In 2020 alone, data brokers bled out some $29 million while vying to undermine legislative efforts to rein in their industry, according to lobbying disclosures unearthed by The Markup.
While many major data collectors acknowledge falling under the jurisdiction of the FCRA, others have evaded regulatory scrutiny by relying on what the lawyers petitioning Chopra deem erroneous legal analysis. Other firms partition their products and the surveillant data they gather to exempt from compliance what the credit reporting industry calls “header information,” traditionally consisting of people’s names, birth dates, and Social Security numbers, in addition to phone and residential histories. This, even when that data is derived from sources clearly subject to the law.

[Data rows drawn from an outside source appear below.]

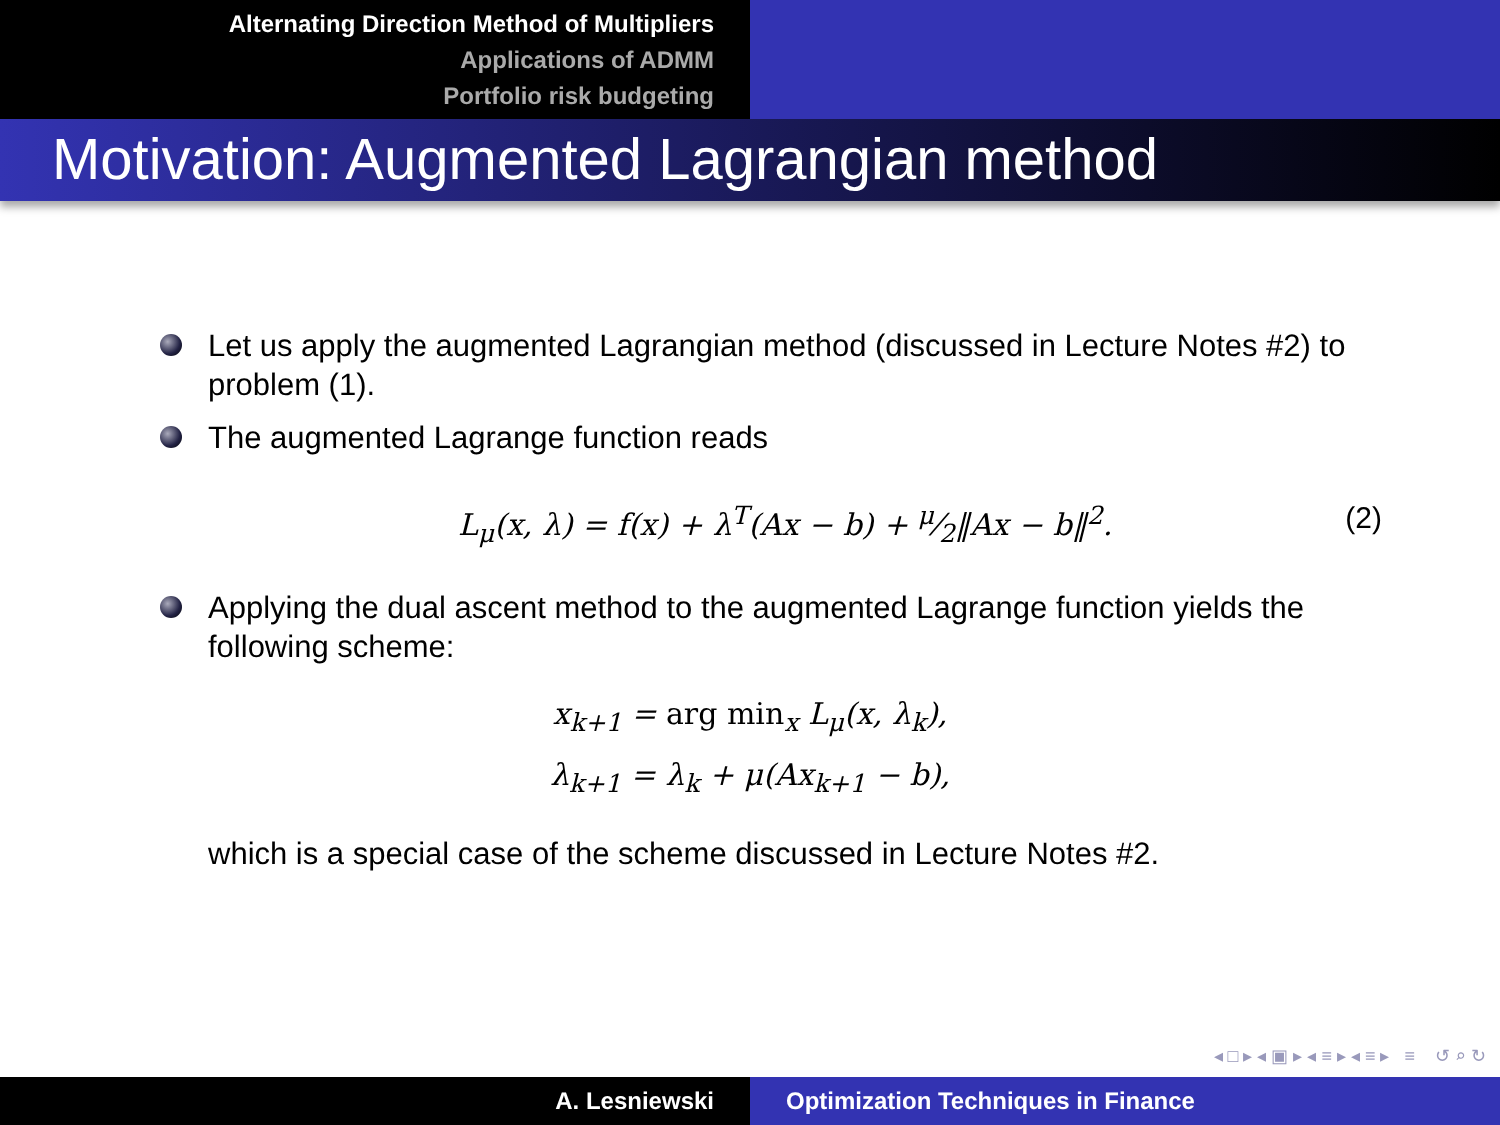Alternating Direction Method of Multipliers
Applications of ADMM
Portfolio risk budgeting
Motivation: Augmented Lagrangian method
Let us apply the augmented Lagrangian method (discussed in Lecture Notes #2) to problem (1).
The augmented Lagrange function reads
L<sub>μ</sub>(x, λ) = f(x) + λ<sup>T</sup>(Ax − b) + μ⁄2‖Ax − b‖<sup>2</sup>. (2)
Applying the dual ascent method to the augmented Lagrange function yields the following scheme:
x<sub>k+1</sub> = arg min<sub>x</sub> L<sub>μ</sub>(x, λ<sub>k</sub>),
λ<sub>k+1</sub> = λ<sub>k</sub> + μ(Ax<sub>k+1</sub> − b),
which is a special case of the scheme discussed in Lecture Notes #2.
◂ □ ▸ ◂ ▣ ▸ ◂ ≡ ▸ ◂ ≡ ▸ ≡ ↺ ⌕ ↻
A. Lesniewski Optimization Techniques in Finance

“Data brokers are packaging the same personal data points about us into different products for sale and then claiming that certain products are beyond the reach of key legal protections,” says Laura Rivera, an attorney with Just Futures Law. “It’s dishonest, exploitative, and leads to real harm to consumers of all backgrounds, but especially low-income communities of color, including immigrants.”

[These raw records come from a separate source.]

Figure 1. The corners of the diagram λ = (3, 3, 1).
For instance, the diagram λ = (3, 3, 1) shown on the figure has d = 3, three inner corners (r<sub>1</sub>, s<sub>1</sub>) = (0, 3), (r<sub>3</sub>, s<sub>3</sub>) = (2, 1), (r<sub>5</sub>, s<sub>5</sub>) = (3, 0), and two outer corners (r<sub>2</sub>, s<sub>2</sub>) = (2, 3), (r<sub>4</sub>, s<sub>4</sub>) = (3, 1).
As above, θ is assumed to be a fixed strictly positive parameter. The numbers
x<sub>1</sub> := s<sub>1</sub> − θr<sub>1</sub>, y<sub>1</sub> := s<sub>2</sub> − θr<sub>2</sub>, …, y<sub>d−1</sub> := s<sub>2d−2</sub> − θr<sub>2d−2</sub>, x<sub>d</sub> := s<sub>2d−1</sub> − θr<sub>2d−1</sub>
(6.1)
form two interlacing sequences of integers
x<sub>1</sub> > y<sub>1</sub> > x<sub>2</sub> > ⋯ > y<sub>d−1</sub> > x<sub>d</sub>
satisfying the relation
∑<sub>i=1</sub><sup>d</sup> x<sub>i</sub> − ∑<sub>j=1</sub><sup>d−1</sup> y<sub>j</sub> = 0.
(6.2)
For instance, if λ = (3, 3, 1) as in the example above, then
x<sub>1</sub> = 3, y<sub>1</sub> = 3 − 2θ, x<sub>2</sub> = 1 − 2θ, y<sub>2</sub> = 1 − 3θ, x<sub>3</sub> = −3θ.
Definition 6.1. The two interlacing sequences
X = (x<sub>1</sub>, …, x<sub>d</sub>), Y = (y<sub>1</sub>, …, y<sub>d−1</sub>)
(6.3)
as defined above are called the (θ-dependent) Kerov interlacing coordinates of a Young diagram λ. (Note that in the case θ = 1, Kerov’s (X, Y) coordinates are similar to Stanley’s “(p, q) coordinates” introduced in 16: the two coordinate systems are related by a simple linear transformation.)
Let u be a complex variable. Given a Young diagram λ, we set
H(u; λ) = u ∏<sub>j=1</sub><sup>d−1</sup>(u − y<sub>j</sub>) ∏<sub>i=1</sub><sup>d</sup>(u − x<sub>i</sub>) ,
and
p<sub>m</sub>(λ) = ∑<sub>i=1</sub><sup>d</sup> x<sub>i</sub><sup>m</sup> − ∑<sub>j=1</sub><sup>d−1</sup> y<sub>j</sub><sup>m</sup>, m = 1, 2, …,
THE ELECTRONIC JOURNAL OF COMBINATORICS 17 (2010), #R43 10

“In advocating for coverage of data brokers, we’re simply asking the CFPB to restore the scope of the Act as Congress originally intended,” adds Chi Chi Wu, a staff attorney at the National Consumer Law Center who identified a series of constricting court rulings over the years that watered the FCRA down.
Historically disadvantaged communities face the brunt of the harm, Wu says, pointing to the sale of information on some of America’s poorest communities to predatory “payday” lenders. In fact, data brokers derive significant profit from businesses whose whole purpose is identifying consumers who face financial instability. A 2013 US Senate report noted, for example, that these purchases were often made by companies that “sell high-cost loans and other financially risky products”—unscrupulous businesses making bread and butter out of the economically vulnerable, including widows.
Companies playing fast and loose with personal data have drawn the ire of consumer protectionists and Capitol Hill privacy hawks for years, leading to meager gains for consumers. In 2021, a slew of utility companies that had long pilfered cable, phone, and energy customers of sensitive data for their own profit agreed to end the practice of selling it to Thomas Reuters, which had, in turn, supplied it to government agencies and police, including US Immigration and Customs Enforcement.
“Selling personal information that people provide to sign up for power, water, and other necessities of life, and giving them no choice in the matter, is an egregious abuse of consumers’ privacy,” said US Senator Ron Wyden, a Democrat of Oregon and leading government-surveillance critic, in a letter to Chopra at the time.
The US Defense Intelligence Agency, Defense Counterintelligence and Security Agency, and Customs and Border Protection (CBP) are among a wide range of federal agencies known to purchase Americans’ private data, including that which law enforcement agencies would normally require probable cause to obtain. The US Supreme Court ruled in 2018 that police and intelligence agencies had no right to compel businesses to turn over location data derived from cellphones and other devices without a legal warrant.
The decision did little to stop the government from sidestepping the courts. The Justice Department, the Office of the Director of National Intelligence, the Pentagon, and hundreds if not thousands of state and local police agencies have interpreted the ruling as having placed no restrictions on their ability to simply buy location data.